The factor of 2 is just because I was working with a path from hematite that had coordination number of 3 (there's some splitting in hematite); I multipled by 2 to get an assumed coordination number of 6. Much of my subsequent fitting has been using bond valence theory to try to distinguish between coordination of 4 or 6 for the amorphous oxide.

--Scott Calvin
Sarah Lawrence College

On Oct 20, 2008, at 8:46 AM, Joseph Washington wrote:

Scott,
Thank you very much. I am looking at this file and I understand everything as far as the isotropic expansion terms in the delr and the debye term. Can you clarify the amp math expression? Also, just so we're on the same page, tell me a little about this system?

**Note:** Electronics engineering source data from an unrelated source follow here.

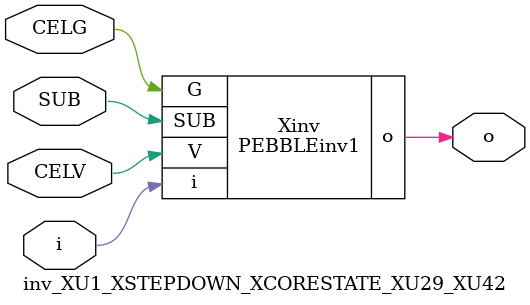
<source format=v>



module PEBBLEinv1 ( o, G, SUB, V, i );

  input V;
  input i;
  input G;
  output o;
  input SUB;
endmodule

//Celera Confidential Do Not Copy inv_XU1_XSTEPDOWN_XCORESTATE_XU29_XU42
//Celera Confidential Symbol Generator
//5V Inverter
module inv_XU1_XSTEPDOWN_XCORESTATE_XU29_XU42 (CELV,CELG,i,o,SUB);
input CELV;
input CELG;
input i;
input SUB;
output o;

//Celera Confidential Do Not Copy inv
PEBBLEinv1 Xinv(
.V (CELV),
.i (i),
.o (o),
.SUB (SUB),
.G (CELG)
);
//,diesize,PEBBLEinv1

//Celera Confidential Do Not Copy Module End
//Celera Schematic Generator
endmodule

</source>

Thank you again for your help!

Joseph

Scott Calvin wrote:
Hi Joe,
Here's an in-progress Artemis file for a system with some broad similarities to the one your describe. Perhaps it will help.
Disclaimer: This is /not/ a final fit!
--Scott
------------------------------------------------------------------------
On Oct 17, 2008, at 2:15 PM, Joseph Washington wrote:
Hello all,
I am working on analyzing Ge edge EXAFS data of an annealed sample which
is likely to be Ge-Te crystallites with some amorphous material at the
grain boundary (or perhaps, just Ge-N crystal material at the
interface). I do not have any information about the grain size, only
possible constituents for the grain and the boundary. Can anyone give me
some examples of how Artemis might handle this?